J'ai rarement vu aussi peu de développement et d'attention mise sur les personnages figurants.
Chaque personnage a une histoire lourde de drame, qui aurait pu avoir son charme sur le drame ne devenait pas le moteur principal de l'histoire.
Chaque chapitre, Rafael se fait un peu plus blesser par ses clients brutaux, ou par le fameux Charles, ou alors c'est Mac qui s'en prend plein la tronche, ou alors Abou, ou alors... Oui, toujours un "Ou alors", parce que le drame ne s'arrête que, et encore, lorsqu'une partie de jambes en l'air est prévue entre les deux protagonistes principaux.
Cette histoire vit du drama intense, du drama répété, tout comme son homologue Clair Obscur qui suit sensiblement le même schéma.
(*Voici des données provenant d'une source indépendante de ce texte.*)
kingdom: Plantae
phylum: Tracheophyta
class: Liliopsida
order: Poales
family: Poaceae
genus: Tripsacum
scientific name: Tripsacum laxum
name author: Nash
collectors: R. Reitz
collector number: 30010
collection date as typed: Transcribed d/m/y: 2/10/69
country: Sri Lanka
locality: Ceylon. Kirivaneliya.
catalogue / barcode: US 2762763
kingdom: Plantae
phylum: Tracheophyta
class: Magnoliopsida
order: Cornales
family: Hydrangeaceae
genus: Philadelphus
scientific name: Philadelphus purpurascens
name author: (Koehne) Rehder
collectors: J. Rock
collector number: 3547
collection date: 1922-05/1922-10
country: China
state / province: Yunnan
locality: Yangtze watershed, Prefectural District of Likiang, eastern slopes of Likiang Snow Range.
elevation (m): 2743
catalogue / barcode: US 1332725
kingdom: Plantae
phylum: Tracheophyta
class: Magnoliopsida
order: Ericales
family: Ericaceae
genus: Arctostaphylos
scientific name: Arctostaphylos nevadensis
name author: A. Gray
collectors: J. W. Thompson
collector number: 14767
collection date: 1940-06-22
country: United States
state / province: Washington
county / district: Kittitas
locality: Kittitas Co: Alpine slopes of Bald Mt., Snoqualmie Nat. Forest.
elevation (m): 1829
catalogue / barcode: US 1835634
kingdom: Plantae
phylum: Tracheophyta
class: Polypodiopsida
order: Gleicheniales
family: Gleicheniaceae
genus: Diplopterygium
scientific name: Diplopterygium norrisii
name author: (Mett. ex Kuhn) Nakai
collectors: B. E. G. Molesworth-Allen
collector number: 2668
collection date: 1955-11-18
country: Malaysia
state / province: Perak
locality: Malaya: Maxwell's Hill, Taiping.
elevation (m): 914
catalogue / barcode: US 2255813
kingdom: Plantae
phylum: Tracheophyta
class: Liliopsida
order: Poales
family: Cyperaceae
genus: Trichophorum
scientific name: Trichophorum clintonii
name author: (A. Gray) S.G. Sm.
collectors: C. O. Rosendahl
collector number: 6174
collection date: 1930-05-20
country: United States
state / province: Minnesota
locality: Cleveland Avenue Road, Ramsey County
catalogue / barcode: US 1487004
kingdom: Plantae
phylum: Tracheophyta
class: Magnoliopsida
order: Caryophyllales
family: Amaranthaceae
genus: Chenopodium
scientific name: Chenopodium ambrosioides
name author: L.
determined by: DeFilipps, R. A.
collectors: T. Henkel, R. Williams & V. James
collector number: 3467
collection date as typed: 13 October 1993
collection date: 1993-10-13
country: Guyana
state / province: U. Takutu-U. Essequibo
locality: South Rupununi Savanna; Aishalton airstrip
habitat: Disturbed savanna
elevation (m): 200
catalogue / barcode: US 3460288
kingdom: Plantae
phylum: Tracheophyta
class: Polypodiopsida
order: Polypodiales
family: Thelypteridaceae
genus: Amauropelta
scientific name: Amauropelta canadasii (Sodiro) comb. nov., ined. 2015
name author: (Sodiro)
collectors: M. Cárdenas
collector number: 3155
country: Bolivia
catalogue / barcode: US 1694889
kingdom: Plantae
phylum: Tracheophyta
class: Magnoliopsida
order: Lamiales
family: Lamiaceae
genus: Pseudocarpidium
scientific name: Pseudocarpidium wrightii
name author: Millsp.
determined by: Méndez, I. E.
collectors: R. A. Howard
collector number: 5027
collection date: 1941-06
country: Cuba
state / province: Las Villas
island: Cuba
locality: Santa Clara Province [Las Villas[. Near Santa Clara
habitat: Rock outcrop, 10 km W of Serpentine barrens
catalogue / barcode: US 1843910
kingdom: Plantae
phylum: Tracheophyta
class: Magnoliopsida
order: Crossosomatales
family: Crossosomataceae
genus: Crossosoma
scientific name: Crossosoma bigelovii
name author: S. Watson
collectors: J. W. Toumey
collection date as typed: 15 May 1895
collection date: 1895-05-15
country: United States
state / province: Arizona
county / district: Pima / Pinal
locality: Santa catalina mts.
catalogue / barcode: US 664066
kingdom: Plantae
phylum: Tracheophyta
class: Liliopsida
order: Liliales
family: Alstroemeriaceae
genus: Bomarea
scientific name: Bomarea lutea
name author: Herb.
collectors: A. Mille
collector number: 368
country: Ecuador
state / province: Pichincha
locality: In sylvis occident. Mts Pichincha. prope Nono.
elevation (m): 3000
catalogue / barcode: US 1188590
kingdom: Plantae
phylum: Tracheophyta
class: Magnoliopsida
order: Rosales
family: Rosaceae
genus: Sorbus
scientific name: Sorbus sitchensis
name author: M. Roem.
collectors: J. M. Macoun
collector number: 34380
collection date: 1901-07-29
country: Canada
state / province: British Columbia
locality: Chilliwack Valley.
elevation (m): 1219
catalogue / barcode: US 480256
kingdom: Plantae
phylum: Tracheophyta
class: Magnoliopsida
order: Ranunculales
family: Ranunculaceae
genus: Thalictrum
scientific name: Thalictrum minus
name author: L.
Abysses porte bien son nom. Il traite de sujet sombres et de drames, tout le long. Peut-on se sentir concerné ? Touché ? Tant qu'on n'a pas vécu un seul des sujets traités, je pense que c'est possible, mais lorsqu'on est lié à la réalité cruelle de la vie, celle qui ne mélange pas "divertir par le drama" et "drames de la vie", on ne peut que rire jaune et se sentir offensé de lire une telle oeuvre.
J'ai encore une fois été déçue et énervée par la considération qu'on donne à la littérature LGBT, parce qu'elle mérite beaucoup mieux qu'une mise en scène sexualisée au possible et au drama non-justifié.